Showstoppers

From the Daily Telegraph comes a story of an actor who stabbed himself onstage by accident.. I hope he’s okay. I can easily imagine how it happens: it’s hot, you’re sweaty and focused and maybe very much in the moment as you draw the prop knife across your throat — and you know immediately that something is very, very wrong, and the blood comes out, and the pain, and the world tips 10 degrees to the right…

I’ve never done something like that (all my injuries came in rehearsals), but I was there one time when it happened.

When I was working on my theatre degree, I had the good fortune to learn, work and play with Bret Ancell, who was talented and funny and especially gifted at improvisation and finding the absurdities in small moments.

One year, the theatre department did Romeo and Juliet, directed by Paul Massie, a great teacher and charismatic actor who we were all half in love with because he was that charming. So everyone worked hard for Paul. I wanted to be Juliet, but I didn’t get the part, and so I took the job of assistant stage manager. It was Shakespeare, it was R&J, and I just wanted to be a part of it.

During performances, Suzanne, the stage manager, sat up in the booth and called the show. For the non-theatrical, that means that she was on headset telling everyone when to do what — lighting cues, sound cues, scene changes, etc. There were hundreds of lighting cues alone, all written down in Suzanne’s Big Notebook along with every single piece of blocking, line edit, costume change, etc.
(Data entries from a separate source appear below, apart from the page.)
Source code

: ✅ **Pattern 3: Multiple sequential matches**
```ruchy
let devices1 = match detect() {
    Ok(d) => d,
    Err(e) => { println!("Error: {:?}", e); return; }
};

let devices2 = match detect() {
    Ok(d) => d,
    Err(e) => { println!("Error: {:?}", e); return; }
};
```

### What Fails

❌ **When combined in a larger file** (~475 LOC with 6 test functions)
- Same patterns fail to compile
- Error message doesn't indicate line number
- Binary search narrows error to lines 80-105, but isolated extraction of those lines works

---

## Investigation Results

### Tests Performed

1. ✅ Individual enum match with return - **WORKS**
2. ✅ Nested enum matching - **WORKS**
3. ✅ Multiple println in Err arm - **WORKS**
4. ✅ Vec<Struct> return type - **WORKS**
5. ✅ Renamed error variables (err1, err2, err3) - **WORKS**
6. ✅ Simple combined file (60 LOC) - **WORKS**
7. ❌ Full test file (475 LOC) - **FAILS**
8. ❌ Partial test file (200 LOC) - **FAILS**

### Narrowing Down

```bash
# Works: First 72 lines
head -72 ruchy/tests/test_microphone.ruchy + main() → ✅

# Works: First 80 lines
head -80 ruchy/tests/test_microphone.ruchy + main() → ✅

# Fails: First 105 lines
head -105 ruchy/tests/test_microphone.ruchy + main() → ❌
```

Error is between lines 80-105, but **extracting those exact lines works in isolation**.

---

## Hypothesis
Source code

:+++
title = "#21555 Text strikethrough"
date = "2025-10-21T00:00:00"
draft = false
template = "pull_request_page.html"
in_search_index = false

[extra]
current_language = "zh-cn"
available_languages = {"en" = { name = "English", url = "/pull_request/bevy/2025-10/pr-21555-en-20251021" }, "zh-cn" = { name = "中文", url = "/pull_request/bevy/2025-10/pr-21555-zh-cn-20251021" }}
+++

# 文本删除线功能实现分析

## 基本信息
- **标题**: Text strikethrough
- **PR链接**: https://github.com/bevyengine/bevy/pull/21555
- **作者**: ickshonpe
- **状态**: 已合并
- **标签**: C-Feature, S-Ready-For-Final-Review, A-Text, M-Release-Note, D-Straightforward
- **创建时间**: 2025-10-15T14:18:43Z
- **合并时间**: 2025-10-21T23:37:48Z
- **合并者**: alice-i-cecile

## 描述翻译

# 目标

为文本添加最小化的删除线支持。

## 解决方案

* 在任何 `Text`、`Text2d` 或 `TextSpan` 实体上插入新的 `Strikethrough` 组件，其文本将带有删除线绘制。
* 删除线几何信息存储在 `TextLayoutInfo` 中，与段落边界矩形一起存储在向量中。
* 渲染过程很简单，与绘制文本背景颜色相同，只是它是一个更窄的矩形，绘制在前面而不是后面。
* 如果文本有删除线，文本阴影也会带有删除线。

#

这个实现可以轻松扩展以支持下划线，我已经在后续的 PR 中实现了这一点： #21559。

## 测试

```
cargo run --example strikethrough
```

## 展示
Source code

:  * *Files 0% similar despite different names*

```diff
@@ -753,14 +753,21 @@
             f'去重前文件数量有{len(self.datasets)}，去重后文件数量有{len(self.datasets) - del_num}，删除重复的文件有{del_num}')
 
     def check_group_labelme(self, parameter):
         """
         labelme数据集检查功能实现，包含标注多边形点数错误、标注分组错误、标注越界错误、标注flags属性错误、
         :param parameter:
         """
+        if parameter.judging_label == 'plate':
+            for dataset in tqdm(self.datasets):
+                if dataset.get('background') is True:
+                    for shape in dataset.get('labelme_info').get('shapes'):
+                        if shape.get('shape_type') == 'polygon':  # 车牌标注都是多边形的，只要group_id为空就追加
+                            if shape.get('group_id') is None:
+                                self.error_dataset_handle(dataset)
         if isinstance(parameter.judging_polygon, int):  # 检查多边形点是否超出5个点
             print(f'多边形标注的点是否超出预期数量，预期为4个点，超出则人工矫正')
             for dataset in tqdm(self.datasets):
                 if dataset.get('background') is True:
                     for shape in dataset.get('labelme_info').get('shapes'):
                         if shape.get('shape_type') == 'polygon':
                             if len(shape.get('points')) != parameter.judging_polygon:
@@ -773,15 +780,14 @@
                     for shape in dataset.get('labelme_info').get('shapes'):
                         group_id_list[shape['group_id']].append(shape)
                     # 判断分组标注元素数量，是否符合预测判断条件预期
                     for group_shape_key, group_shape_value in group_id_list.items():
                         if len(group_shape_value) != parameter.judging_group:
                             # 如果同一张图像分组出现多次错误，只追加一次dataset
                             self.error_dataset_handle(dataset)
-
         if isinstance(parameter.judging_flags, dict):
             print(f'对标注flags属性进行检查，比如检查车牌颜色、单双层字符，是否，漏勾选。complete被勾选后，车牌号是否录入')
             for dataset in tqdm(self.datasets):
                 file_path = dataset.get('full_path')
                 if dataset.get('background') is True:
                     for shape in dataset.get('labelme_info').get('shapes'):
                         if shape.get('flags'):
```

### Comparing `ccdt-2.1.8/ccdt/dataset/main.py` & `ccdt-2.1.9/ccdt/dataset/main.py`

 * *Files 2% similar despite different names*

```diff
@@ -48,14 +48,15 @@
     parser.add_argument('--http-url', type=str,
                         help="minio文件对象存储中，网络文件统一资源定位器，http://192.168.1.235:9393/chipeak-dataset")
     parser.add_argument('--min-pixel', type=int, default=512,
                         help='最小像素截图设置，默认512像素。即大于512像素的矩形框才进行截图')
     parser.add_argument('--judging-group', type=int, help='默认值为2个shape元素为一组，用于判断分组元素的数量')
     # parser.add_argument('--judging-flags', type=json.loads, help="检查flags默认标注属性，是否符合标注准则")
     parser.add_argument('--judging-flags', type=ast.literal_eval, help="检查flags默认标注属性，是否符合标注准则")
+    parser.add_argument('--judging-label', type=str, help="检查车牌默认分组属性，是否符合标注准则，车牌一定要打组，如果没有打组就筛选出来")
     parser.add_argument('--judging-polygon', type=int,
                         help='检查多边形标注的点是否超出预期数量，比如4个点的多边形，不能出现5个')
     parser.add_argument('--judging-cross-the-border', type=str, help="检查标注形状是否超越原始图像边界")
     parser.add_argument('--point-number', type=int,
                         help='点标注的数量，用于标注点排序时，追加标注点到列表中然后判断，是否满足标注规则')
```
As ASM, I was in charge of backstage. I gave the actors their time warnings, double-checked that all the props were in place, and spent the show on headset in the stage left wing making sure everyone was in place for their entrances, that scenery shifts went smoothly, and ready to prompt if anyone needed it.

We were several shows into the run, and one night little things were going wrong. Not enough to change the show for the audience, but enough for cast and crew to notice and maybe be a little thrown. And Bret was doing a scene with his extremely blunted dagger — seriously, it was so blunt that the end wasn’t a point at all, it was more like… hmm, like the end of an Allen wrench, maybe. Squared off, at least 1/8 – 1/4 inch thick. It was safe.

Well, hah. Bret slipped, or stumbled, or something happened, and he basically fell onto his own dagger so hard that the damn thing punched a nice square hole in his abdomen. About six feet away from where I was sitting on my stool with my headphones.

He went white. His scene partner blinked. And then they went on with the scene, Shakespeare flowing trippingly from their tongues and just the tiniest bit of blood on Bret’s shirt.

There was no way I could get on the headset with everyone listening and tell Suzanne that the lead actor had just put himself in the hospital. So I did What No ASM Must Ever Do. I abandoned my post and scuttled behind the curtains of the aisle up to the lighting booth. Suzanne was calling cues bam bam bam, so fast she couldn’t take here eyes off the notebook to look at me. But she knew I was there, and she was pissed.

Until I said Bret stabbed himself, and then she was just… well, she was amazing. I don’t remember a lot of the details at that point, just that Suzanne was the calm center of what could have been a real shitstorm if anyone had been allowed to freak out.

After some frenzied negotiation, I went back to my post with strict orders from Suzanne to keep myself and everyone else together. I checked on Bret. Someone put a bandage on his tummy. I told everyone in my most stern ASM voice that Suzanne said to stay calm. Then I stood terrified (in a calm way, grin) in the wings with two large young men ready to run out and scoop Bret off the stage if he started talking nonsense or falling down. Bret finished the show, although I’m pretty sure that there were a few moments when he honestly had no idea where he was or what he was doing. There is a reason that we rehearse these things all those weeks, you know? And then we all went to the hospital.

Bret was okay, thank goodness — we all liked him and admired the fact that he went the distance without passing out or wandering off into some other script. And of course it was probably dumb to go on with the show. *Shrugs* That’s what actors do unless we are actually unconscious or bleeding out on stage.

I have a lot of other theatre stories to tell one of these days — how I almost was in R&J after all, the day I did a monologue with a shotgun in a bikers’ bar, the night I was sure someone was coming to kill me up in the lighting loft. Good times.